The near-capacity room was excited to hear Peg Wier, Associate Registrar at Purdue University, speak about Transfer Equivalencies at AACRAO’s 2019 Technology & Transfer Conference in July.
“She knows her stuff,” one attendee said conversationally, before the session began.
And indeed she did, discussing the tools that Purdue uses in an effort to ease the transfer process for both staff and students. Wier walked the room through the online process from the student’s perspective to see what they experience when seeing what qualifies for transfer credit.
Autonomy for students
Purdue University had a small transfer process when Wier came onboard as a transfer coordinator. There was the one community college in Indiana that the bulk of their transfer students came from, and that was it. But things are much different in 2019, with Purdue now having international students onboarding. So how does the office deal with the much larger influx without losing students in the mix?
The solution, Wier says, is to make the process as autonomous as possible and give the students the tools to be self sufficient. This eases the pains from both the student and staff perspectives. Purdue’s transfer database accomplishes this by working in both directions--for students transferring in and out of the school.
Their transfer credit course equivalency guide (a university-created tool) shows how a Purdue course translates to other institutions and vice versa, allowing the students to map out their courses on their own. Purdue also offers the Ellucian product Transfer Equivalency Self-Service.
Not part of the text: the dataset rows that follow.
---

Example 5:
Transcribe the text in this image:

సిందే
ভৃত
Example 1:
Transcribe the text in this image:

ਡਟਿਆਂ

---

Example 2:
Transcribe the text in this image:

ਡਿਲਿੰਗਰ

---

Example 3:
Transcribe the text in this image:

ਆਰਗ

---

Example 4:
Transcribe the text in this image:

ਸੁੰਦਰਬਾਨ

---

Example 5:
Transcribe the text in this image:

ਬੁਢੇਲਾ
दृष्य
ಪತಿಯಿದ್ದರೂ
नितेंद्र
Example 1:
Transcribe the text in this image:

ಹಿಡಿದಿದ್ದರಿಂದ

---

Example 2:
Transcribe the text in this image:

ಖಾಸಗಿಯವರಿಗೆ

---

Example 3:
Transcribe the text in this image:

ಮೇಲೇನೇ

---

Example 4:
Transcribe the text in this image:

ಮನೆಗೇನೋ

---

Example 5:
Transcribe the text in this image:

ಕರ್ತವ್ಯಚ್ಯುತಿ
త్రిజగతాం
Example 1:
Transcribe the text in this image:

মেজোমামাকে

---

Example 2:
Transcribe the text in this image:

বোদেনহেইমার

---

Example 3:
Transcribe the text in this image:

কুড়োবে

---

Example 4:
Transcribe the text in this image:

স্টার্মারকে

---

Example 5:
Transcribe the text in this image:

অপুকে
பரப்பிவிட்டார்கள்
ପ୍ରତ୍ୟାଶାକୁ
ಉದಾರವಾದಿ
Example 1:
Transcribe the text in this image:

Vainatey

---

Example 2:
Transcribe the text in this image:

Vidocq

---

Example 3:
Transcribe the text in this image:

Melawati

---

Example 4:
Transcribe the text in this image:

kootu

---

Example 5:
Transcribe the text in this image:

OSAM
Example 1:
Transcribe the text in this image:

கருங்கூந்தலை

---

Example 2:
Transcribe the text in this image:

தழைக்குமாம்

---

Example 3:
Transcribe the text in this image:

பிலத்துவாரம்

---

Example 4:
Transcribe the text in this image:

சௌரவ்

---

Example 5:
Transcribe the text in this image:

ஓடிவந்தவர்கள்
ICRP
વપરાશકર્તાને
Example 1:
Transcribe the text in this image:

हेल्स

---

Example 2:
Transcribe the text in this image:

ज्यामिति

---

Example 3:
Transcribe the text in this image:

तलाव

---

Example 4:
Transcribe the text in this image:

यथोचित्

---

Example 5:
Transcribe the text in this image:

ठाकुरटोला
In this tool, they take a questionnaire, which asks basic information like their major, enrollment date, and so on, leading the student to eventually see how their courses will be used in their degree plan in a DegreeWorks (also an Ellucian product) report.
Transparency matters
Of course, there are always kinks in the process that the staff are aware of--an example is when students come in with more than the requisite credit hours for a course (an example being the English Department at Purdue), which doesn’t equate. These problems are all part of the process, Wier says. As you work on the solution, just make sure that you are being as transparent as possible to the students. If the students run up against any roadblocks, they can always talk to a staff member in person or over the phone.